[Eternal Orchestrator] Timers more than 7days giving error
kanupriya15025 opened this issue · 11 comments
I have implemented a scheduler out of an eternal orchestrator. This scheduler evaluates a cron expression and calculates the next execution time based on it. This eternal orchestrator now needs to sleep till this next execution time.
I was reading the documentation on timers in durable framework, and according to this there is no limitation on timers for java, however when I tried it I am getting this error :
Microsoft.WindowsAzure.Storage: The argument 'initialVisibilityDelay' is larger than maximum of '7.00:00:00' (Parameter 'initialVisibilityDelay').
Can you help me understand if this is a bug or am I doing something wrong.

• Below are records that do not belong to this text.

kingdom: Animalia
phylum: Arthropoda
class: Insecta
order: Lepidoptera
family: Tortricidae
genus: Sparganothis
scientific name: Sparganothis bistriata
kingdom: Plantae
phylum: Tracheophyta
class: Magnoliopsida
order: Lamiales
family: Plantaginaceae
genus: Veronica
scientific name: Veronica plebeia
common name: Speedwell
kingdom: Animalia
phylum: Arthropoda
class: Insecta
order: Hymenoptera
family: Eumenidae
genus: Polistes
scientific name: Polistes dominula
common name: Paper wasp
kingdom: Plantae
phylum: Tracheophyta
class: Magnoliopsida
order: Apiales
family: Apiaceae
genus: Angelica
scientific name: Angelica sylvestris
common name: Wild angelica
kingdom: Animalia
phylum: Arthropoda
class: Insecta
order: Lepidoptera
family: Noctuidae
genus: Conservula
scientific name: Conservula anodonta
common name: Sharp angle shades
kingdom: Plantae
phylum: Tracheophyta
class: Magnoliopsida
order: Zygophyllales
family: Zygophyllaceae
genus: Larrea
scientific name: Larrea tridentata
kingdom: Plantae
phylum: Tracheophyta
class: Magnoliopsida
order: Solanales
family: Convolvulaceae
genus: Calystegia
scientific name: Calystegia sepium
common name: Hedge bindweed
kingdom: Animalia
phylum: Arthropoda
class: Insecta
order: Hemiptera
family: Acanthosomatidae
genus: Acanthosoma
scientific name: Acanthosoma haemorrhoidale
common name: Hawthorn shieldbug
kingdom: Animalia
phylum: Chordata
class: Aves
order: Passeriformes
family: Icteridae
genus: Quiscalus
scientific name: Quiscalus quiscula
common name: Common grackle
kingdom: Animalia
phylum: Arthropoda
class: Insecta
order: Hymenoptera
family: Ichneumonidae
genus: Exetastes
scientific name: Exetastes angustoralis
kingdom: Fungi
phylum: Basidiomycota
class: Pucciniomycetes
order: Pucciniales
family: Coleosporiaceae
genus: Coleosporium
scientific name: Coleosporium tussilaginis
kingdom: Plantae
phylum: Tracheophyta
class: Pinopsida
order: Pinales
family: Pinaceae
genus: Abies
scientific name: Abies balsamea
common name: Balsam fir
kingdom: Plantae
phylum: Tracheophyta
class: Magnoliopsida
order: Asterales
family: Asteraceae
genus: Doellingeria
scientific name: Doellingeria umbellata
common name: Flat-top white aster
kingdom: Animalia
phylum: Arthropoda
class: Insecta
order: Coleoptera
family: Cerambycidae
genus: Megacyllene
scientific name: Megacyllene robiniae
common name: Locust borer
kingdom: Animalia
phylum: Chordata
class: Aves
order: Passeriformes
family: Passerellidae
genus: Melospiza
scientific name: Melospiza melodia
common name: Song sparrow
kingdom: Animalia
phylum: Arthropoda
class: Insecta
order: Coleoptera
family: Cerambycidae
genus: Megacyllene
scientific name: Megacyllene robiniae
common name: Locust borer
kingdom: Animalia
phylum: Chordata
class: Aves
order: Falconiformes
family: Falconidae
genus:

Here the delay I am generating is of 44 days.
This sounds like a bug that needs to be investigated.
@kanupriya15025 in the meantime, you can work around this issue by scheduling a series of shorter timers, like this (which is untested, but hopefully illustrates the idea):
private static Task<Void> createLongTimer(TaskOrchestrationContext ctx, Duration duration) {
Instant startTime = ctx.getCurrentInstant();
Instant fireAt = startTime.minus(duration);
Duration maxInterval = Duration.ofDays(3);
Duration remainingTime = duration;
while (remainingTime.compareTo(maxInterval) > 0) {
ctx.createTimer(maxInterval).await();
remainingTime = Duration.between(ctx.getCurrentInstant(), fireAt);
}
return ctx.createTimer(remainingTime);
}
The code above breaks up a large duration into intervals of no longer than 3 days.
/cc @kaibocai @shreyas-gopalakrishna I think we should bake this logic into createTimer()
implementation.
@cgillum Do you have an idea on when this fix can be made available?
@kanupriya15025 I don’t, unfortunately, since I’m not directly involved in the Java SDK release process, but it’s a simple enough fix that I don’t expect it will take the team too long.
@ChrisRomp Can we create an ADO ticket to track this bug?
@kamperiadis this might be a good one for you to take a look at if you have the bandwidth.
@kanupriya15025 does setting a timer based on timestamp help as a workaround? #103 #106
I still the documentation and sdk still working with just duration.
Can you share the usage or sdk version?
@ChrisRomp just a bump on the issue
@ChrisRomp Looks like that feature isn't available yet as confirmed on the ticket. Can we look at a way to expedite this?
@kanupriya15025 - looking at the doc you linked, it mentions limitations of long timers depending on the storage provider used. By default that's Azure Storage queues which uses the visibilityTimeout
parameter to control when the message is picked up for processing. That parameter has a limit of 7 days (docs) which is what we're seeing here.
I'd check out @cgillum's suggestion around multiple, shorter timers. Once #106 is released, you could determine a specific time based on your longer duration and use that instead of a delay.
It's also possible the SDK could be extended to abstract the creation of multiple, shorter timers to create timers longer than 7d (other language SDKs might do this already?). I'll leave this to the eng team to prioritize that as a feature request.